I don't know the details of why AAV5 in particular is their vector of choice in this case, but for whatever reason thats what they've gone with. AFAIK there are no viral or other vectors that consistently infect all brain tissue when injected/ingested, so maybe that's just the best option available. Anyways, it seems that in order to get it to the actual brain tissue that is damaged by the huntington protein (all of it? One particular area?), the best way is to inject it where it needs to go. If you could just pump it into the CSF that would perhaps make things a little bit more tolerable, seeing as you could then just do a spinal tap and inject it that way, but apparently that doesn't work.
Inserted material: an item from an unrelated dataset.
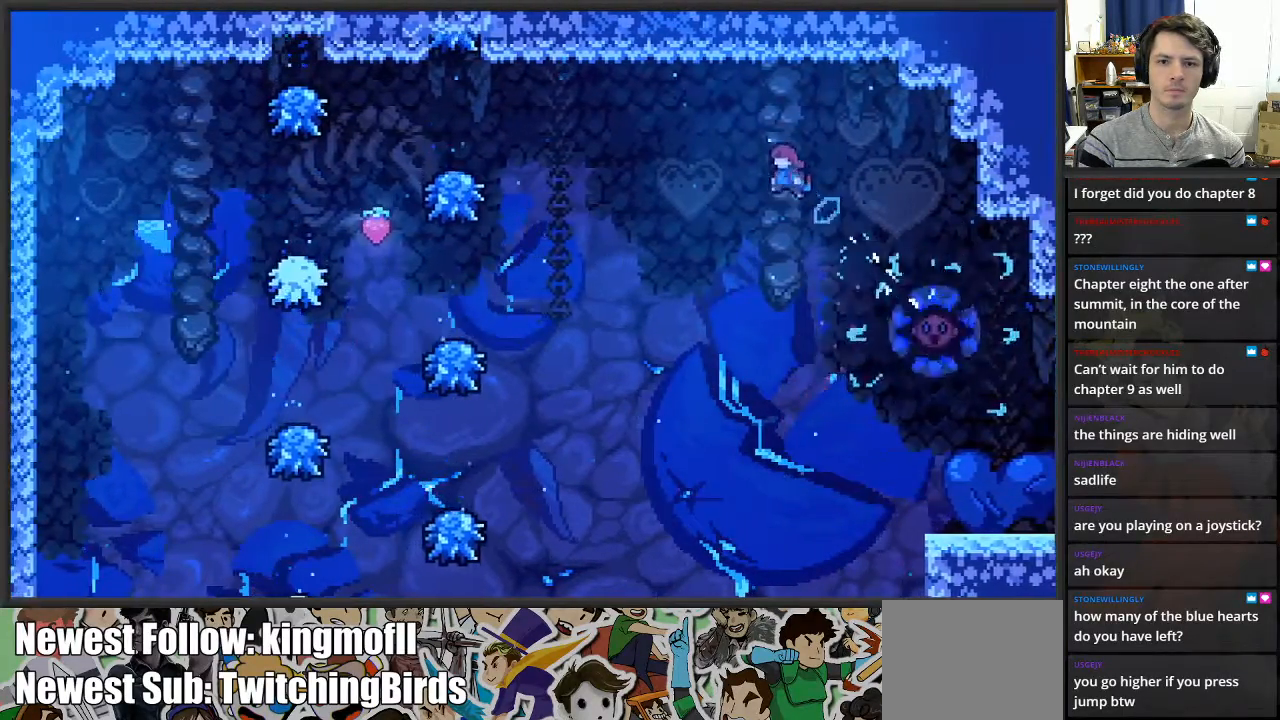
{"buttons": ["X"], "left_stick": "left", "right_stick": "center", "events": [[400, "X", "down"]]}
Or maybe a generalized AAV5 infection has more side effect then targeted injections. Just speculating here.

2 comments

>AFAIK there are no viral or other vectors that consistently infect all brain tissue when injected/ingested

Rabies?

I guess it needs to get across the blood-brain barrier. But that shouldn’t take 10+ hours of surgery, I don’t think.
Surgery can be slow, and brain surgery doubly so.

The brain is slightly elastic, so you'd want to advance a needle glacially slowly (microns/second) into it so it ends up at the right position. The injection itself is also done slowly (microliters/minute) so you don't cause pressure damage.

They might also do some intraoperative imaging (some ORs have MRI or CT machines), which slows things down, and of course there's tons of cleaning and repair work afterward.